Measurement transcription data =
◆ ◆ ◆ ◆ ◆ ◆ ◆

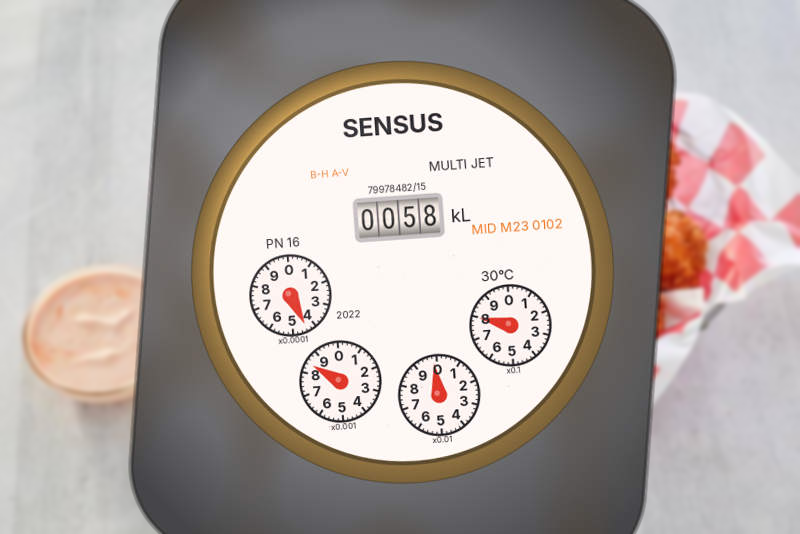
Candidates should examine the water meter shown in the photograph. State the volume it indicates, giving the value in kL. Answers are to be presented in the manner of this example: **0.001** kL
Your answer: **58.7984** kL
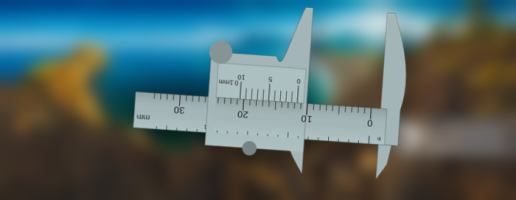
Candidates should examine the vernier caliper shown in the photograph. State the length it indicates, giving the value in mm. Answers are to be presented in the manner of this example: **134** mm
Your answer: **11.6** mm
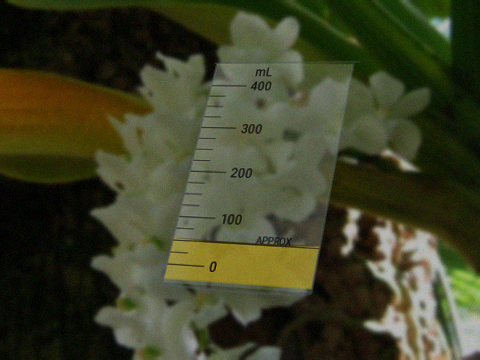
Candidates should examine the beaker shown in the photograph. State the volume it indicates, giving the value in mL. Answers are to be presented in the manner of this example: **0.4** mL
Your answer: **50** mL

◆ ◆ ◆ ◆ ◆ ◆ ◆

WORK REQUEST = Render the rows above as a numbered list, with the pictures and any blank lines left out.

SOLUTION TO THIS PROBLEM =
1. Candidates should examine the water meter shown in the photograph. State the volume it indicates, giving the value in kL. Answers are to be presented in the manner of this example: **0.001** kL
2. Your answer: **58.7984** kL
3. Candidates should examine the vernier caliper shown in the photograph. State the length it indicates, giving the value in mm. Answers are to be presented in the manner of this example: **134** mm
4. Your answer: **11.6** mm
5. Candidates should examine the beaker shown in the photograph. State the volume it indicates, giving the value in mL. Answers are to be presented in the manner of this example: **0.4** mL
6. Your answer: **50** mL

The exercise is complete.